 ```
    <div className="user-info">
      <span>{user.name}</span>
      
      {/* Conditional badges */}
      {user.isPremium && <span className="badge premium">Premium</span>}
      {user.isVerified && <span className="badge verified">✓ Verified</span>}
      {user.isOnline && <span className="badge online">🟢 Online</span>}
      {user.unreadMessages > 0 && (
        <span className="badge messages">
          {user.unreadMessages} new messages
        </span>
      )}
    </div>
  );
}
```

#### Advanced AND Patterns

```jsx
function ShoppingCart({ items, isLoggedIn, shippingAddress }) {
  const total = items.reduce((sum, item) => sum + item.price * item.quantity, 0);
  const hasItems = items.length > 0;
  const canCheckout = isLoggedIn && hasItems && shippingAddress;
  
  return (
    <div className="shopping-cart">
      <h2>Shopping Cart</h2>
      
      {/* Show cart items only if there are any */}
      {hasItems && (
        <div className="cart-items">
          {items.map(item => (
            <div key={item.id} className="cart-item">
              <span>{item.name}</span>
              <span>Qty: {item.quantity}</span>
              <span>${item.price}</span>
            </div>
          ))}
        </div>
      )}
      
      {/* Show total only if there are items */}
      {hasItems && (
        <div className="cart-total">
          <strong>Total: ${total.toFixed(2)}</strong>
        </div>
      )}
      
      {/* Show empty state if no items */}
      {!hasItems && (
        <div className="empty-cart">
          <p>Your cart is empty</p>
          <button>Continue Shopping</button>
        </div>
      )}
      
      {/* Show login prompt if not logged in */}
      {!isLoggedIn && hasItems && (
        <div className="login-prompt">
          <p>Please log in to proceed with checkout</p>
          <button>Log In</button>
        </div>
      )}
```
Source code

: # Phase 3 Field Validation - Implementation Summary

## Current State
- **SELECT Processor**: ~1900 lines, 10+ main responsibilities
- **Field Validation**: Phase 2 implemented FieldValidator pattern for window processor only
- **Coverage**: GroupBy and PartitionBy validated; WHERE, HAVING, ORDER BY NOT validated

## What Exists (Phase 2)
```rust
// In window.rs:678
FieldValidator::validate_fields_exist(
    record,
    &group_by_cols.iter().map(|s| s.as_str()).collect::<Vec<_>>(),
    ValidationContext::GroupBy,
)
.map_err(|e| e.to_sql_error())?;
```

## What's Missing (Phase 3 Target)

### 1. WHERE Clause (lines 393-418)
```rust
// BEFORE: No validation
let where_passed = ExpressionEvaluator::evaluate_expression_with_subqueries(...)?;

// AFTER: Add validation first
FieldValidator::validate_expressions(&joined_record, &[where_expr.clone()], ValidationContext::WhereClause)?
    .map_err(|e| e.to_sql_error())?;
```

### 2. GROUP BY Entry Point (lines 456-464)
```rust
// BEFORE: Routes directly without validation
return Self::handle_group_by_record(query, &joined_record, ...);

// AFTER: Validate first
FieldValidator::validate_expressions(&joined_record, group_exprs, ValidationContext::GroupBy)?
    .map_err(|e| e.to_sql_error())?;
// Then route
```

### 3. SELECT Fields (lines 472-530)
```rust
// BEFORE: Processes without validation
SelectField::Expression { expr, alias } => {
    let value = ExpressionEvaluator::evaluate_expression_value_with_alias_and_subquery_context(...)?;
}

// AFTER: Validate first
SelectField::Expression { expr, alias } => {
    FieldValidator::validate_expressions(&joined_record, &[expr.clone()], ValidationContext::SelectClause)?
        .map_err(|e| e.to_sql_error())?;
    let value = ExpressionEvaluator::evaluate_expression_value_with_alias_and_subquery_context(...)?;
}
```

REQUIREMENT:
The entire listing is to be reproduced without alteration.

TASK OUTPUT:
 ```
    <div className="user-info">
      <span>{user.name}</span>
      
      {/* Conditional badges */}
      {user.isPremium && <span className="badge premium">Premium</span>}
      {user.isVerified && <span className="badge verified">✓ Verified</span>}
      {user.isOnline && <span className="badge online">🟢 Online</span>}
      {user.unreadMessages > 0 && (
        <span className="badge messages">
          {user.unreadMessages} new messages
        </span>
      )}
    </div>
  );
}
```

#### Advanced AND Patterns

```jsx
function ShoppingCart({ items, isLoggedIn, shippingAddress }) {
  const total = items.reduce((sum, item) => sum + item.price * item.quantity, 0);
  const hasItems = items.length > 0;
  const canCheckout = isLoggedIn && hasItems && shippingAddress;
  
  return (
    <div className="shopping-cart">
      <h2>Shopping Cart</h2>
      
      {/* Show cart items only if there are any */}
      {hasItems && (
        <div className="cart-items">
          {items.map(item => (
            <div key={item.id} className="cart-item">
              <span>{item.name}</span>
              <span>Qty: {item.quantity}</span>
              <span>${item.price}</span>
            </div>
          ))}
        </div>
      )}
      
      {/* Show total only if there are items */}
      {hasItems && (
        <div className="cart-total">
          <strong>Total: ${total.toFixed(2)}</strong>
        </div>
      )}
      
      {/* Show empty state if no items */}
      {!hasItems && (
        <div className="empty-cart">
          <p>Your cart is empty</p>
          <button>Continue Shopping</button>
        </div>
      )}
      
      {/* Show login prompt if not logged in */}
      {!isLoggedIn && hasItems && (
        <div className="login-prompt">
          <p>Please log in to proceed with checkout</p>
          <button>Log In</button>
        </div>
      )}
```
Source code

: # Phase 3 Field Validation - Implementation Summary

## Current State
- **SELECT Processor**: ~1900 lines, 10+ main responsibilities
- **Field Validation**: Phase 2 implemented FieldValidator pattern for window processor only
- **Coverage**: GroupBy and PartitionBy validated; WHERE, HAVING, ORDER BY NOT validated

## What Exists (Phase 2)
```rust
// In window.rs:678
FieldValidator::validate_fields_exist(
    record,
    &group_by_cols.iter().map(|s| s.as_str()).collect::<Vec<_>>(),
    ValidationContext::GroupBy,
)
.map_err(|e| e.to_sql_error())?;
```

## What's Missing (Phase 3 Target)

### 1. WHERE Clause (lines 393-418)
```rust
// BEFORE: No validation
let where_passed = ExpressionEvaluator::evaluate_expression_with_subqueries(...)?;

// AFTER: Add validation first
FieldValidator::validate_expressions(&joined_record, &[where_expr.clone()], ValidationContext::WhereClause)?
    .map_err(|e| e.to_sql_error())?;
```

### 2. GROUP BY Entry Point (lines 456-464)
```rust
// BEFORE: Routes directly without validation
return Self::handle_group_by_record(query, &joined_record, ...);

// AFTER: Validate first
FieldValidator::validate_expressions(&joined_record, group_exprs, ValidationContext::GroupBy)?
    .map_err(|e| e.to_sql_error())?;
// Then route
```

### 3. SELECT Fields (lines 472-530)
```rust
// BEFORE: Processes without validation
SelectField::Expression { expr, alias } => {
    let value = ExpressionEvaluator::evaluate_expression_value_with_alias_and_subquery_context(...)?;
}

// AFTER: Validate first
SelectField::Expression { expr, alias } => {
    FieldValidator::validate_expressions(&joined_record, &[expr.clone()], ValidationContext::SelectClause)?
        .map_err(|e| e.to_sql_error())?;
    let value = ExpressionEvaluator::evaluate_expression_value_with_alias_and_subquery_context(...)?;
}
```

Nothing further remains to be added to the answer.